L'évolution de l'opinion a forcé le président à programmer une demi-douzaine d'interviews et déplacements, ainsi qu'une conférence de presse en prime time, mercredi 22 juillet, pour rappeler, selon son directeur de cabinet, Rahm Emanuel, "tout ce qu'il a accompli en six mois".

La réforme du système d'assurance médicale. Barack Obama a mis en demeure chacune des chambres du Congrès d'adopter un plan avant les vacances parlementaires du 7 août. Les républicains cherchent, eux, à rééditer leur performance de 1992, lorsqu'ils avaient fait échouer la réforme du président Bill Clinton. L'enjeu dépasse le seul projet de loi. "Si nous arrivons à arrêter Obama là-dessus, cela sera son Waterloo. Il sera cassé", a déclaré le sénateur de Caroline du Sud Jim DeMint à une coalition antiréforme. Pour M. Obama, il en va de son "aptitude à gouverner", comme le disait il y a quelques semaines son conseiller David Axelrod. L'industrie pharmaceutique, les hôpitaux privés et les compagnies d'assurances, opposés à une couverture généralisée, ont déversé des millions de dollars aux lobbyistes pour bloquer le projet.

Le réchauffement climatique. Barack Obama a remporté une victoire non négligeable en faisant voter fin juin le projet de loi à la Chambre. Mais les sénateurs ne veulent pas entendre parler de limitation des émissions tant que les pays en développement ne s'engagent pas aussi. L'administration tente de convaincre ces pays. Steven Chu, le ministre de l'énergie, était en Chine. Hillary Clinton se trouve en Inde. Malgré ses efforts, la secrétaire d'Etat a essuyé une rebuffade. "L'Inde n'est pas en position de prendre des engagements contraignants", a expliqué le ministre de l'environnement.

Le Proche-Orient. Alors que le négociateur George Mitchell repart en tournée, la diplomatie Obama bute sur le refus de Benyamin Nétanyahou de geler les colonies. Le 27 juillet, c'est Robert Gates, le secrétaire à la défense, qui est envoyé en mission à Tel Aviv.
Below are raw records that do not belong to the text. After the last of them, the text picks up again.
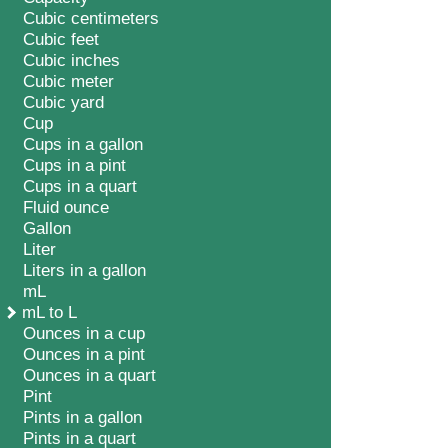
Cubic centimeters
Cubic feet
Cubic inches
Cubic meter
Cubic yard
Cup
Cups in a gallon
Cups in a pint
Cups in a quart
Fluid ounce
Gallon
Liter
Liters in a gallon
mL
mL to L
Ounces in a cup
Ounces in a pint
Ounces in a quart
Pint
Pints in a gallon
Pints in a quart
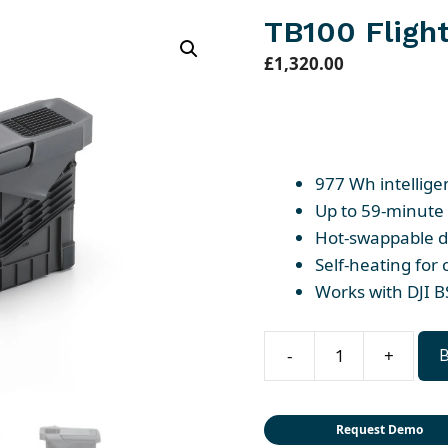
TB100 Flight
£
1,320.00
977 Wh intellige
Up to 59-minute 
Hot-swappable d
Self-heating for
Works with DJI B
-
+
TB100
Flight
Battery
Request Demo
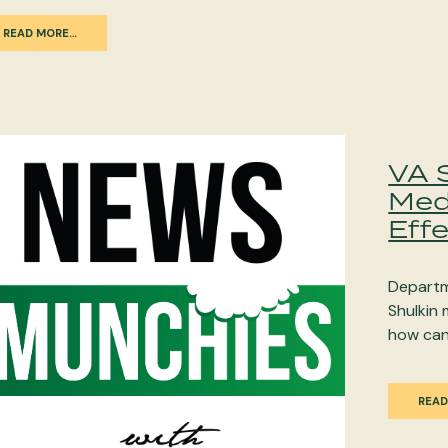
READ MORE…
VA 
Med
Eff
Departm
Shulkin 
how can
READ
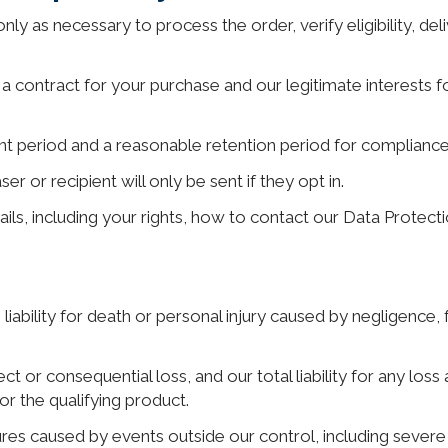
nly as necessary to process the order, verify eligibility, del
a contract for your purchase and our legitimate interests for
nt period and a reasonable retention period for compliance,
 or recipient will only be sent if they opt in.
tails, including your rights, how to contact our Data Prote
liability for death or personal injury caused by negligence, fr
rect or consequential loss, and our total liability for any loss
or the qualifying product.
ures caused by events outside our control, including severe w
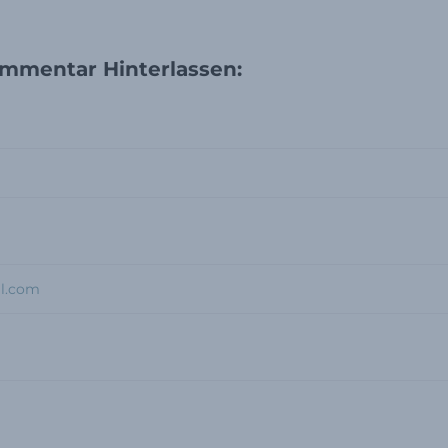
mmentar Hinterlassen:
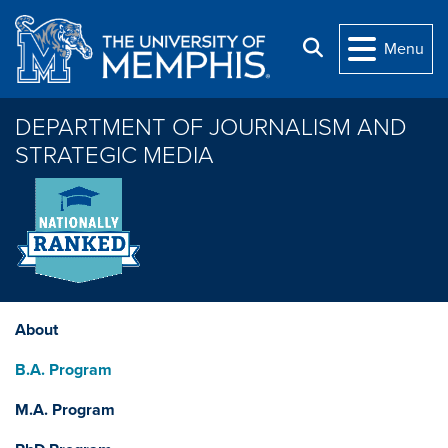
Skip to main content
Search
Menu
DEPARTMENT OF JOURNALISM AND
STRATEGIC MEDIA
About
B.A. Program
M.A. Program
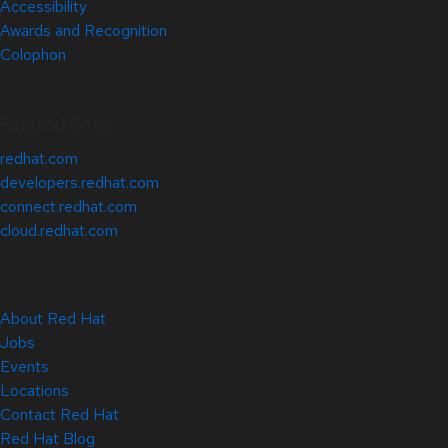
Accessibility
Awards and Recognition
Colophon
Related Sites
redhat.com
developers.redhat.com
connect.redhat.com
cloud.redhat.com
About Red Hat
Jobs
Events
Locations
Contact Red Hat
Red Hat Blog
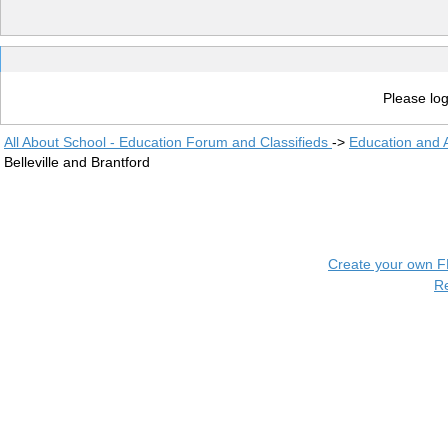
Please log
All About School - Education Forum and Classifieds
->
Education and
Belleville and Brantford
Create your own 
R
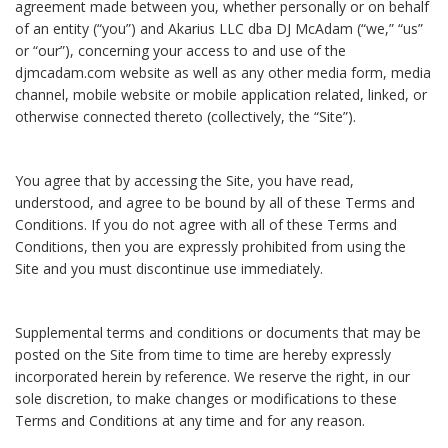
agreement made between you, whether personally or on behalf
of an entity (“you”) and Akarius LLC dba DJ McAdam (“we,” “us”
or “our”), concerning your access to and use of the
djmcadam.com website as well as any other media form, media
channel, mobile website or mobile application related, linked, or
otherwise connected thereto (collectively, the “Site”).
You agree that by accessing the Site, you have read,
understood, and agree to be bound by all of these Terms and
Conditions. If you do not agree with all of these Terms and
Conditions, then you are expressly prohibited from using the
Site and you must discontinue use immediately.
Supplemental terms and conditions or documents that may be
posted on the Site from time to time are hereby expressly
incorporated herein by reference. We reserve the right, in our
sole discretion, to make changes or modifications to these
Terms and Conditions at any time and for any reason.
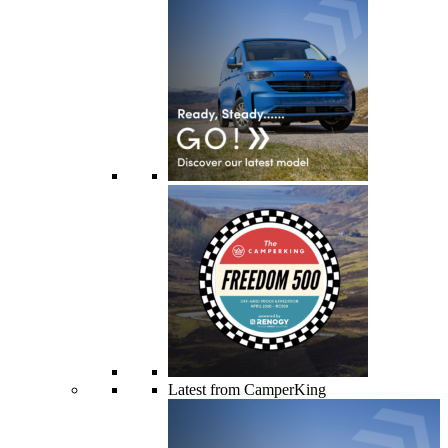
Latest from CamperKing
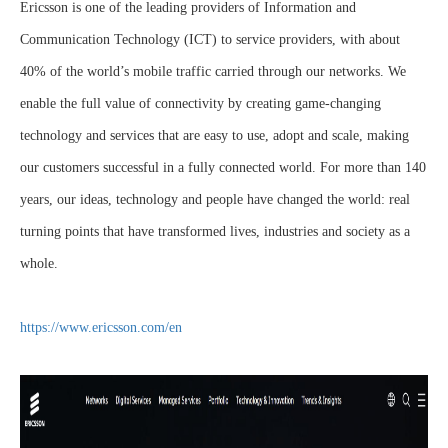
Ericsson is one of the leading providers of Information and
Communication Technology (ICT) to service providers, with about
40% of the world’s mobile traffic carried through our networks. We
enable the full value of connectivity by creating game-changing
technology and services that are easy to use, adopt and scale, making
our customers successful in a fully connected world. For more than 140
years, our ideas, technology and people have changed the world: real
turning points that have transformed lives, industries and society as a
whole.
https://www.ericsson.com/en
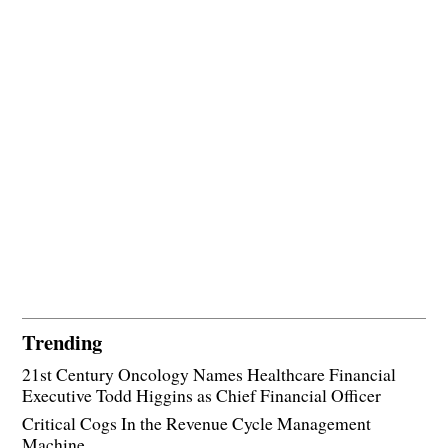
Trending
21st Century Oncology Names Healthcare Financial
Executive Todd Higgins as Chief Financial Officer
Critical Cogs In the Revenue Cycle Management
Machine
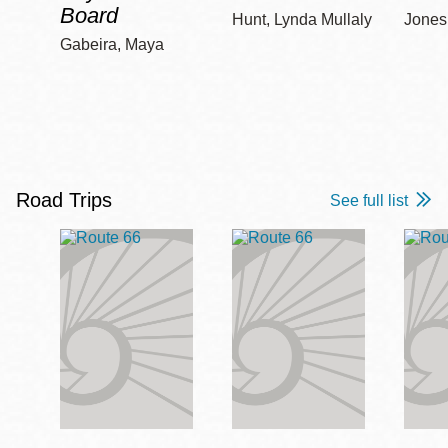
Board
Hunt, Lynda Mullaly
Jones,
Gabeira, Maya
Road Trips
See full list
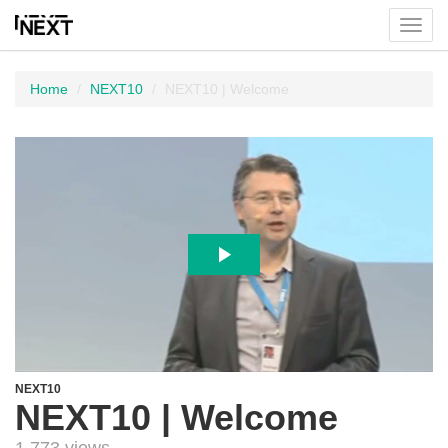
Toggl
menu
Home
NEXT10
NEXT10 | Welcome
NEXT10
NEXT10 | Welcome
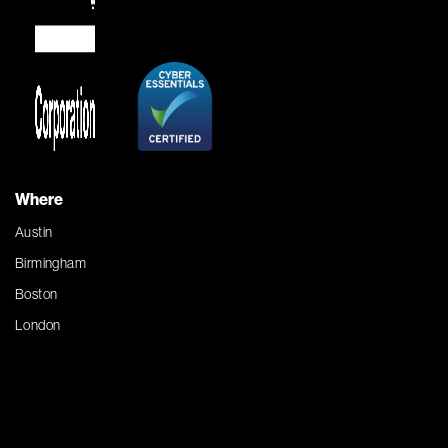
Where
Austin
Birmingham
Boston
London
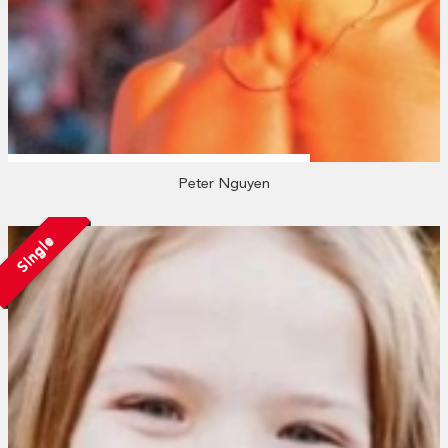
Peter Nguyen
Single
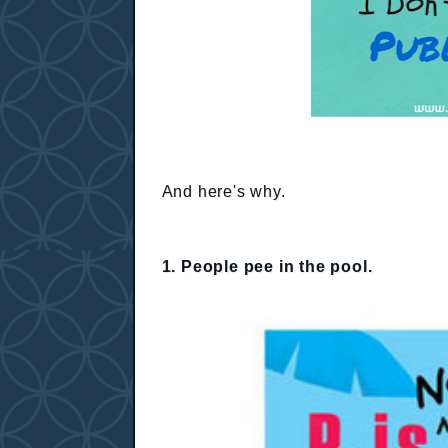
And here's why.
1. People pee in the pool.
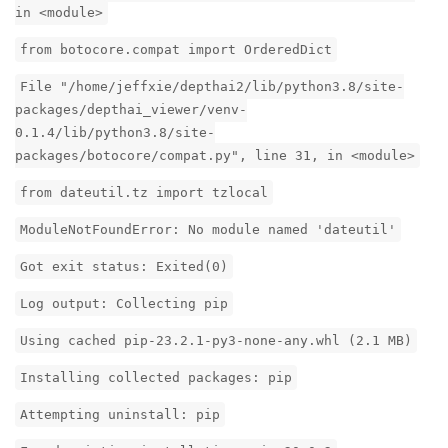
in <module>
from botocore.compat import OrderedDict
File "/home/jeffxie/depthai2/lib/python3.8/site-
packages/depthai_viewer/venv-
0.1.4/lib/python3.8/site-
packages/botocore/compat.py", line 31, in <module>
from dateutil.tz import tzlocal
ModuleNotFoundError: No module named 'dateutil'
Got exit status: Exited(0)
Log output: Collecting pip
Using cached pip-23.2.1-py3-none-any.whl (2.1 MB)
Installing collected packages: pip
Attempting uninstall: pip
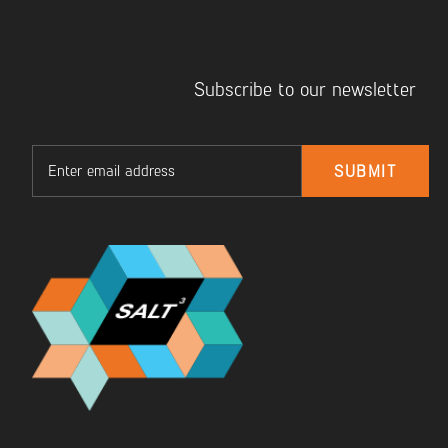
Subscribe to our newsletter
Email
SUBMIT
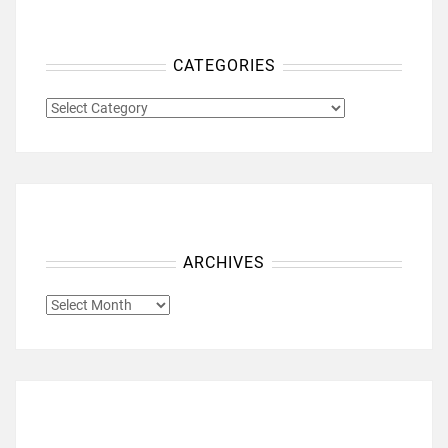
CATEGORIES
CATEGORIES
ARCHIVES
ARCHIVES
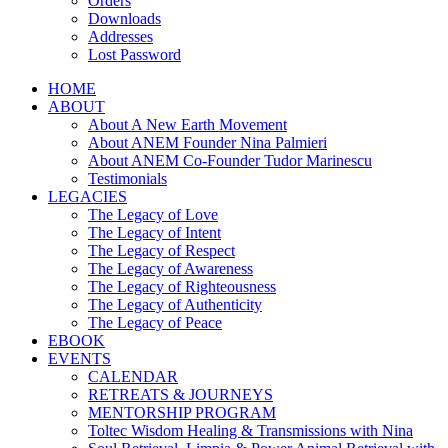
Orders
Downloads
Addresses
Lost Password
HOME
ABOUT
About A New Earth Movement
About ANEM Founder Nina Palmieri
About ANEM Co-Founder Tudor Marinescu
Testimonials
LEGACIES
The Legacy of Love
The Legacy of Intent
The Legacy of Respect
The Legacy of Awareness
The Legacy of Righteousness
The Legacy of Authenticity
The Legacy of Peace
EBOOK
EVENTS
CALENDAR
RETREATS & JOURNEYS
MENTORSHIP PROGRAM
Toltec Wisdom Healing & Transmissions with Nina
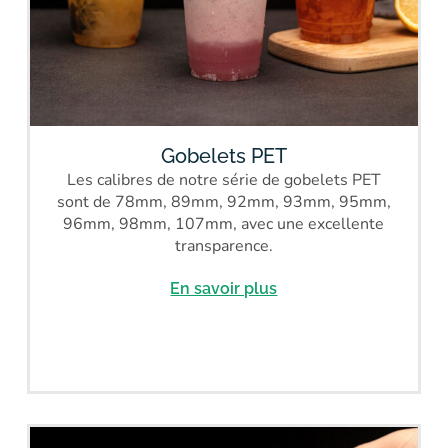
Gobelets PET
Les calibres de notre série de gobelets PET
sont de 78mm, 89mm, 92mm, 93mm, 95mm,
96mm, 98mm, 107mm, avec une excellente
transparence.
En savoir plus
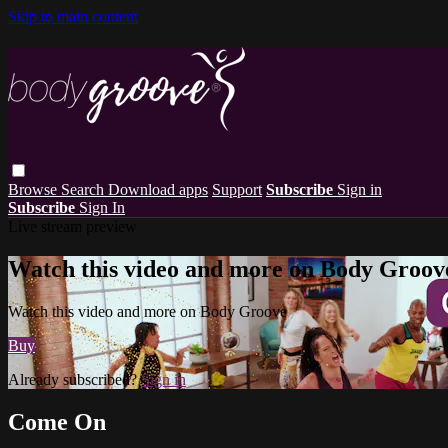
Skip to main content
Browse
Search
Download apps
Support
Subscribe
Sign in
Subscribe
Sign In
Live stream preview
Watch this video and more on Body Groov
Watch this video and more on Body Groove
Buy
Already subscribed?
Sign in
Come On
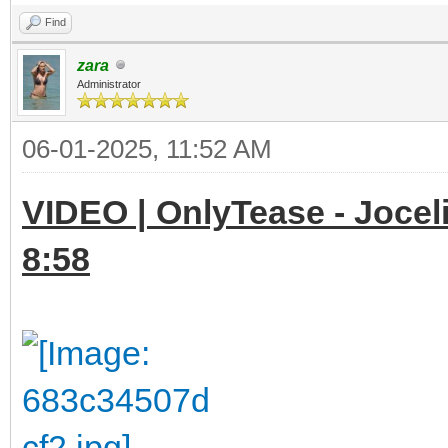
Find
zara
Administrator
06-01-2025, 11:52 AM
VIDEO | OnlyTease - Joceli
8:58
Les spécialistes se demandent pourquoi Obama s'est focalisé sur ce gel, un sujet difficile pour tout gouvernement israélien. Le président américain n'a pas non plus obtenu de geste de l'Arabie saoudite lors de sa visite à Riyad début juin. Les Saoudiens considèrent qu'il devrait vite présenter un plan de paix, plutôt que de réclamer des gestes de chaque côté. Les pays arabes, présentés comme susceptibles d'offrir des concessions simultanées à Israël, ne bougent pas.

L'Iran. Téhéran n'a pas répondu à la main tendue de M. Obama, alors que la Maison Blanche n'a pas fermé la porte malgré la crise ouverte par la réélection contestée de Mahmoud Ahmadinejad. Les "diplomates" iraniens détenus en Irak depuis janvier 2007 ont été libérés. La visite de M. Obama en Russie le 6 juillet n'a pas donné lieu à des engagements précis de Moscou sur des sanctions, affirme la presse, mais les Russes auraient donné leur accord sur la démarche : si les Iraniens n'ont pas fait de geste, les pays du G8 étudieront, lors du prochain grand rendez-vous diplomatique, le 24 septembre à Pittsburgh, le renvoi du dossier aux Nations unies pour un renforcement des sanctions.

M. Obama peut néanmoins se prévaloir d'avoir réussi à imposer sa volonté au Sénat, mardi 21 juillet, avec l'annulation de crédits pour l'achat d'avions de combat F22, un avion peu adapté auxconflits actuels. Le président avait menacé d'y opposer son veto, mais les élus des régions de production jugeaient plus important de sauvegarder l'emploi que de faire des économies. "C'est une grande victoire pour le contribuable", a réagi le républicain John McCain. Et une victoire précieuse pour le président Obama.